Dataset entries:
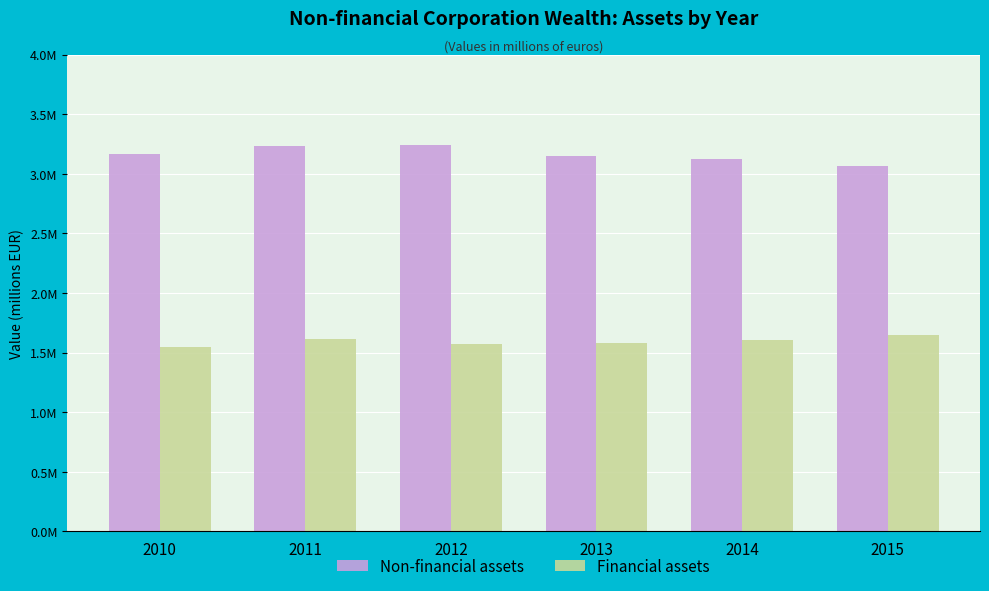

At how many categories does at least one series exceed 3160644?

3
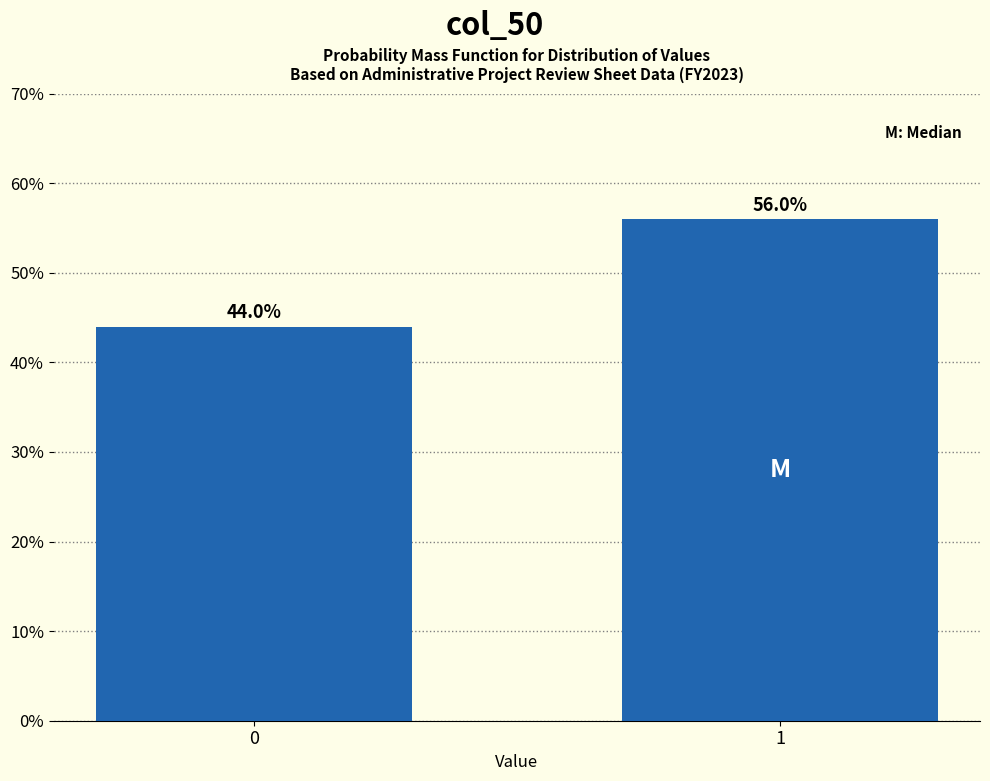

Reading left to right, extract all data points from this chart.

44.0	56.0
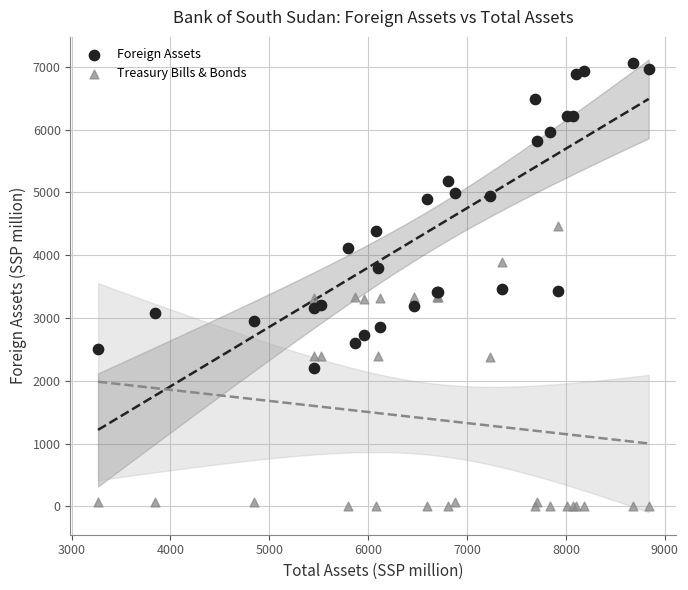

Which series reaches the maximum Y coordinate?

Foreign Assets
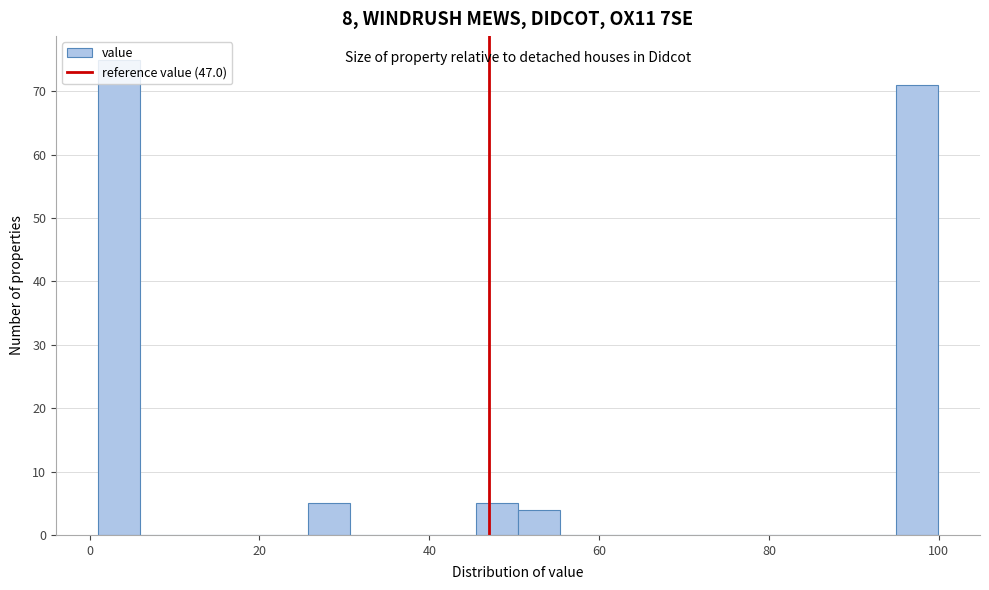

Around what value on the x-axis is the tallest bar? Give the approximate position of its centre, as read against the axis.

4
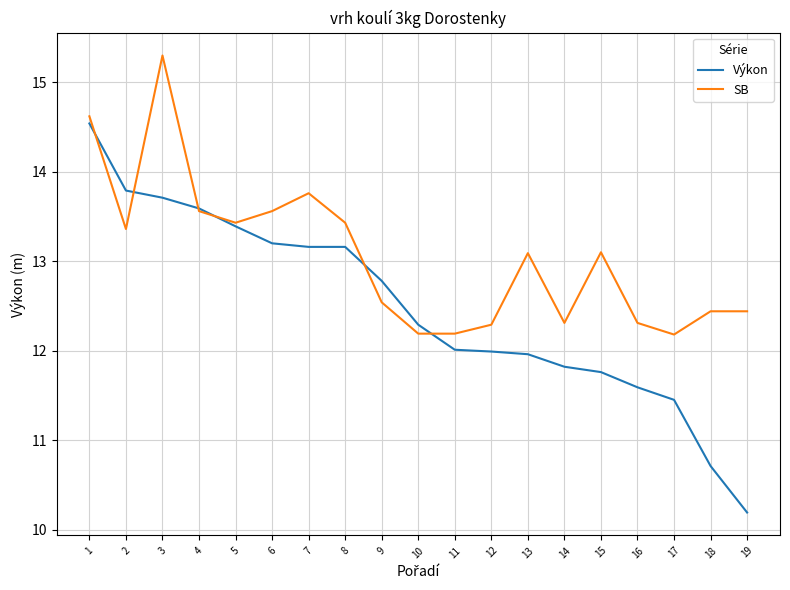

The SB series shows 13.4 at 5. True or false?

True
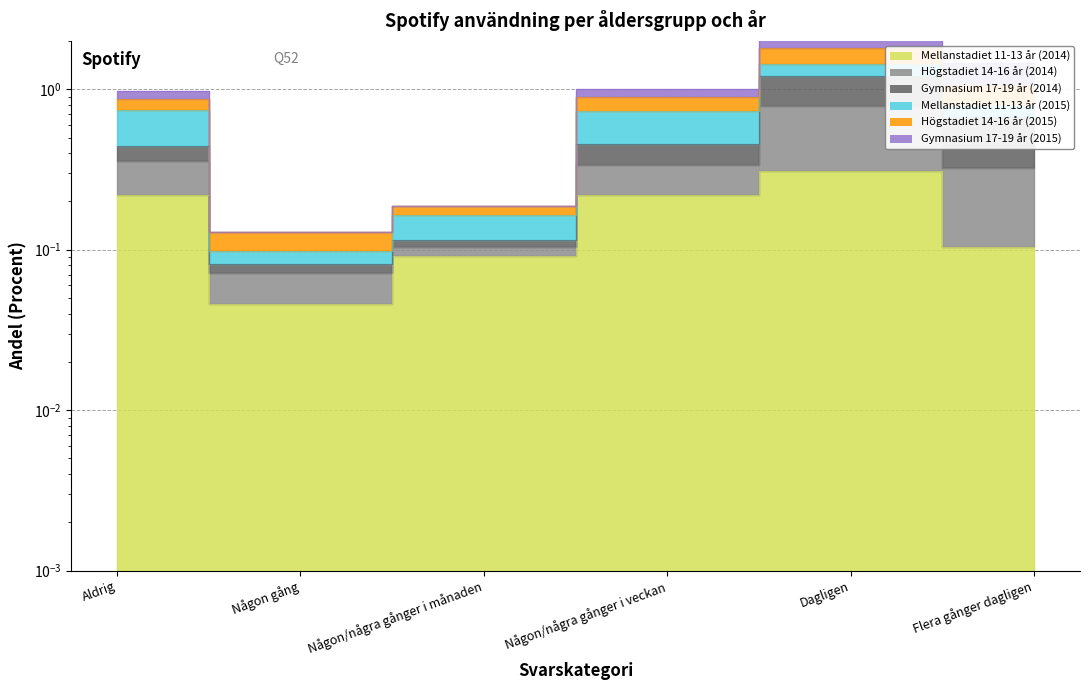

Is it true that Mellanstadiet 11-13 år (2014) equals 0.3 at Dagligen?

True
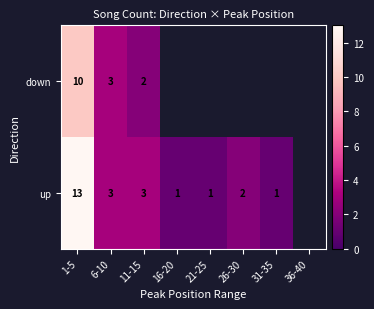

Is the value of up at 1-5 greater than the value of down at 6-10?

Yes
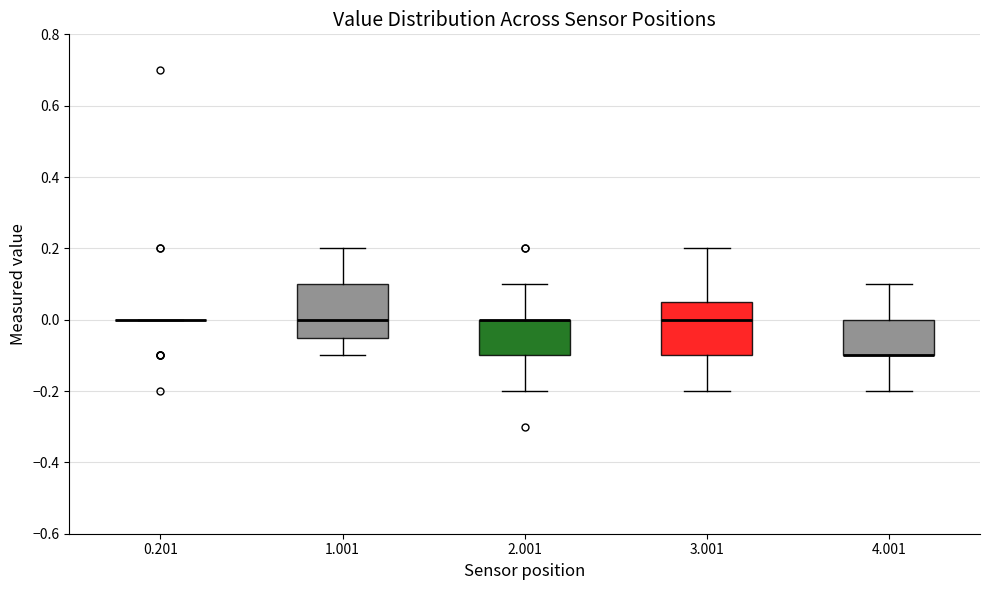

Reading left to right, read every box against the y-axis: the position of its median line, the range the box covers, and the ends of its whiskers. The values are not printed on the chart, so give them approximately, as read against the axis.

0.201: box collapsed to a line at 0.00, whiskers 0.00 to 0.00
1.001: median 0.00, box -0.04 to 0.10, whiskers -0.10 to 0.20
2.001: median 0.00 (drawn on the box's upper edge), box -0.10 to 0.00, whiskers -0.20 to 0.10
3.001: median 0.00, box -0.10 to 0.06, whiskers -0.20 to 0.20
4.001: median -0.10 (drawn on the box's lower edge), box -0.10 to 0.00, whiskers -0.20 to 0.10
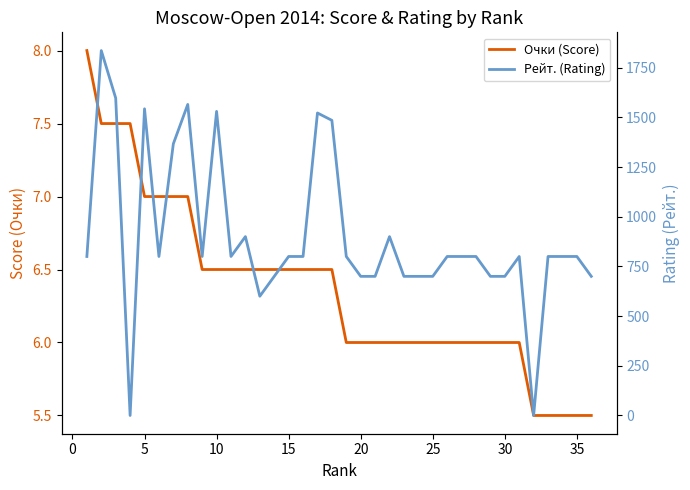

Is the value of Рейт. (Rating) at 13 greater than the value of Очки (Score) at 34?

Yes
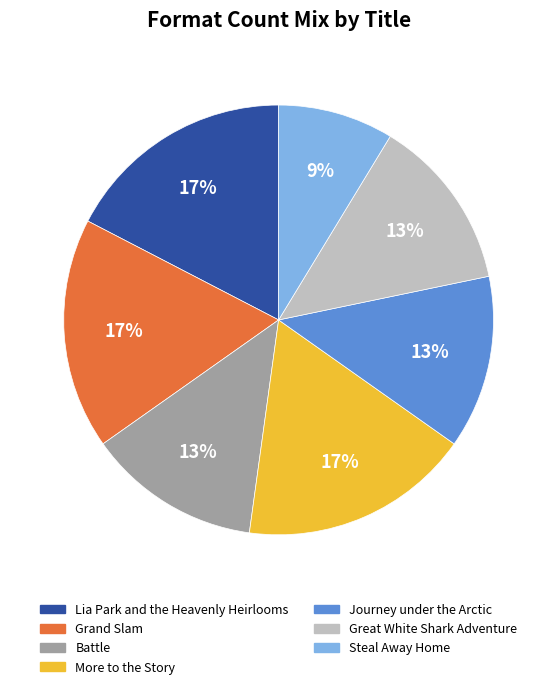

To the nearest percent, what is the combined percentage of More to the Story and Journey under the Arctic?

30%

● Task to carry out
Reproduce every one of the entries above word for word, omitting the pictures.

● Reply
At how many categories does at least one series exceed 3160644?

3

Reading left to right, extract all data points from this chart.

44.0	56.0

Which series reaches the maximum Y coordinate?

Foreign Assets

Around what value on the x-axis is the tallest bar? Give the approximate position of its centre, as read against the axis.

4

The SB series shows 13.4 at 5. True or false?

True

Is it true that Mellanstadiet 11-13 år (2014) equals 0.3 at Dagligen?

True

Is the value of up at 1-5 greater than the value of down at 6-10?

Yes

Reading left to right, read every box against the y-axis: the position of its median line, the range the box covers, and the ends of its whiskers. The values are not printed on the chart, so give them approximately, as read against the axis.

0.201: box collapsed to a line at 0.00, whiskers 0.00 to 0.00
1.001: median 0.00, box -0.04 to 0.10, whiskers -0.10 to 0.20
2.001: median 0.00 (drawn on the box's upper edge), box -0.10 to 0.00, whiskers -0.20 to 0.10
3.001: median 0.00, box -0.10 to 0.06, whiskers -0.20 to 0.20
4.001: median -0.10 (drawn on the box's lower edge), box -0.10 to 0.00, whiskers -0.20 to 0.10

Is the value of Рейт. (Rating) at 13 greater than the value of Очки (Score) at 34?

Yes

To the nearest percent, what is the combined percentage of More to the Story and Journey under the Arctic?

30%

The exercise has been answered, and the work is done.